Voici donc une parcelle qui est classée ou non en fonction des fantaisies des élus. Rappelons que bien qu’exclue de l’EBC la parcelle 33  se trouve dans un site classé et située dans un périmètre protégé de 500 m autour d’un Monument Historique. C’est à dire que aucun bâtiment, aucune destruction  ne peut se faire sans l’autorisation préalable d’un certain nombre de services : DRAC (Direction Régionale des Affaires Culturelles), Architecte des Bâtiments de France, Ministère de la Culture, Direction des Bâtiments Communaux…

La suite vous la connaissez : le permis est accordé le 6 août 2008 (la Ville a entretemps refilé le bébé à la Communauté Urbaine) avec la bénédiction de tous les services concernés dont on aurait pu naïvement penser que leur vocation était de protéger le site. Je cite en vrac : Monsieur l’Architecte des Bâtiments de France, la  Direction Régionale des Affaires Culturelles, le Ministère de la Culture, les Monuments Historiques, la Direction de l’Architecture et des Bâtiments Communaux, la Direction des Affaires Culturelles (qui en 2000 affirmait qu’il n’y aurait jamais de bâtiment dans le jardin) les responsables de la Mission Grand Longchamp (dont c’est à ce jour, malgré les millions d’euros dépensés, la seul projet et qui, rappelons le, il y a seulement cinq ans trouvaient ledit projet inacceptable.

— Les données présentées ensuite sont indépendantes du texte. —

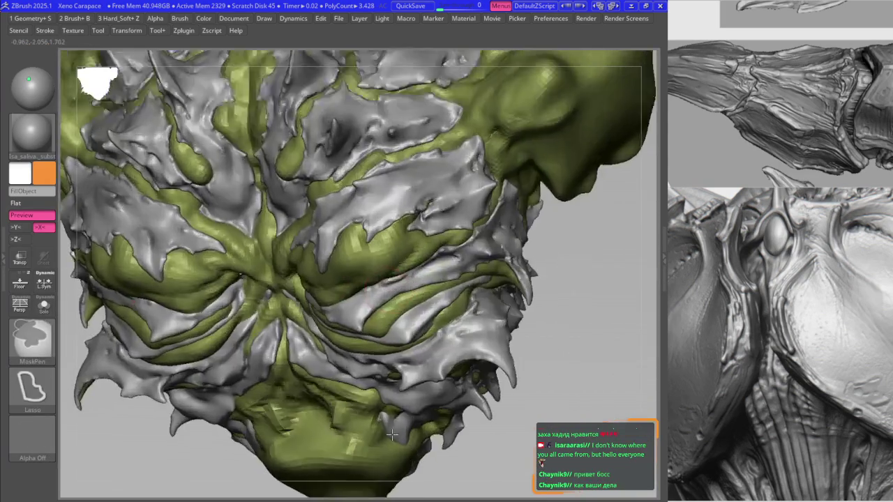
pyautogui.press('b')
pyautogui.press('m')
pyautogui.press('v')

Les élus de secteur quant à eux, nient avoir jamais rien promis et prétendent que ce projet de 600 places à cet endroit a fait l’objet d’un large consensus de la part des riverains, usagers, associations et commerçants (rappelons au passage que la président de l’association des commerçants est aussi, comme par hasard, une élue de la mairie de secteur)

Ce petit mémoire n’est qu’un bref  résumé de la situation telle qu’elle a évolué depuis 10 ans.. Pour ceux qui voudraient de plus amples renseignements, posez vos questions sur sos.longchamp@voila.fr.

Il va sans dire que je possède les originaux des textes et courriers cités et que les déclarations d’élus qui sont reproduites ici sont de première main, les réunions ayant de toute façon  toujours été publiques… à l’époque où il y avait des réunions.